Monthly Archives: June 2010

Zero Waste, Bike Style


So we’ve been on the road for about a week now, touring across Canada by bicycle. Some sections are really darn hard. . . but that’s not what this post is about. this post is about waste.

Living zero waste on bikes is not at all the same as at home. There is no pantry full of dried lentils and preserves. There is no oven to bake bread or cookies or granola bars. There is no garden out the back door for daily greens and herbs.

We can only carry so much, so we just take each day as it comes, and when we hit a town with a good bulk food store, we stock up, filling our mesh bags with trail mix, candies, dried fruit, and granola. We also carry a few boiled eggs and have been picking up samosas at corner stores for quick lunches. Between our make-shift pantry and stopping at bakeries and cafes, we’ve been keeping ourselves pretty well fed.

On the garbage side of things, we’ve also been doing well.

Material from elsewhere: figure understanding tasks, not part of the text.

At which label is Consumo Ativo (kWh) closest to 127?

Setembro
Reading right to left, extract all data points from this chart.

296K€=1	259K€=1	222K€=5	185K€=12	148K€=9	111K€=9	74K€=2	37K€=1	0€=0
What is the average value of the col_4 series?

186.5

We haven’t generated much recycling because we’ve been eating bulk food and fresh fruits and veggies (although I did carry a tin can for 2 days through Manning Park until I met a guy who took it to recycle). Paper is no problem – they seem to take it in every town we’ve been through. I also have a little compost container with us. This morning, after scoping a compost in someone’s backyard, I knocked on their door and was able to get rid of a couple days of food scraps, and I’m hoping I’ll be able to use this method all across the country.

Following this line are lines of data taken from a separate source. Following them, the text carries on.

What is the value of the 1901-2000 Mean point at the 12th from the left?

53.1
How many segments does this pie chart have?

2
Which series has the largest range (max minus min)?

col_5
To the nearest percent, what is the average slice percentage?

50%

So far, we do have two pieces of garbage we’re carrying with us. I ordered a breakfast of yogurt, fruit, and homemade granola bar, and the bar, unfortunately, arrived on the plate in plastic wrap. (I know where to recycle this in Vancouver, but not here in the Okanagan). Grant also bought a soy milk, so we have the little silver pull tab from the top.

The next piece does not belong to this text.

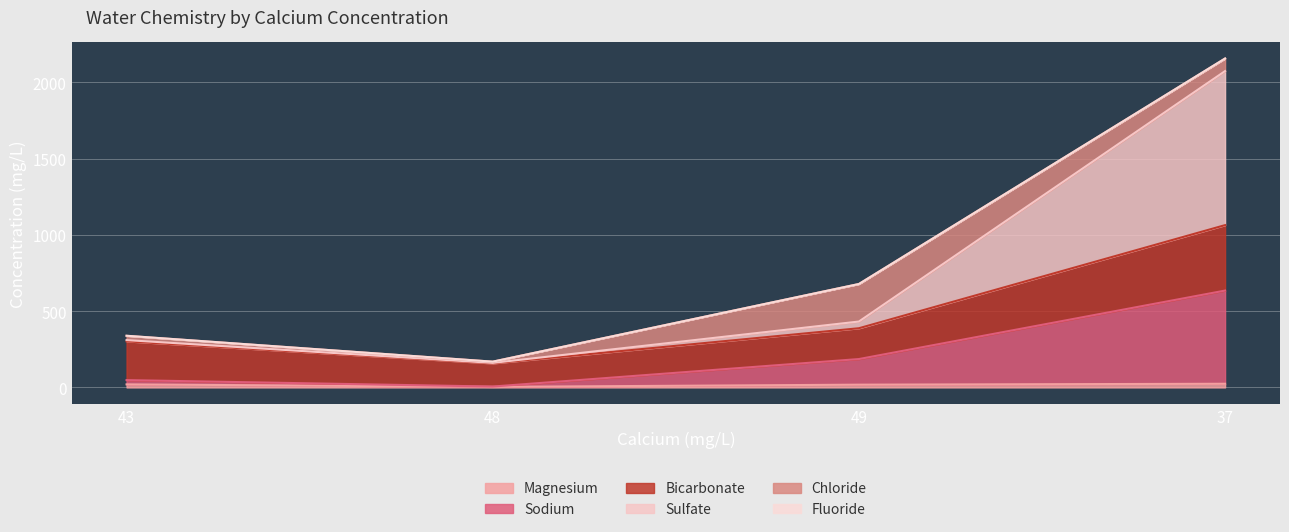

At which category is the sum across all series the highest?

37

But you know what I just realized that is really weird? We don’t actually have to carry our waste with us. We don’t have any kind of Clean Bin Project ‘rules’ anymore. I could just put that pull tab in the garbage at this very campsite. Why do we feel compelled to carry it with us? Is it because we’re stopping and talking to communities about not producing garbage so we feel like we have to monitor ours? Or is it just that we are so used to ‘collecting’ our waste, that we can’t help it? In either case, I’ve got a piece of plastic wrap and a pull tab in my front bike bag right now, and I can’t seem to throw it out.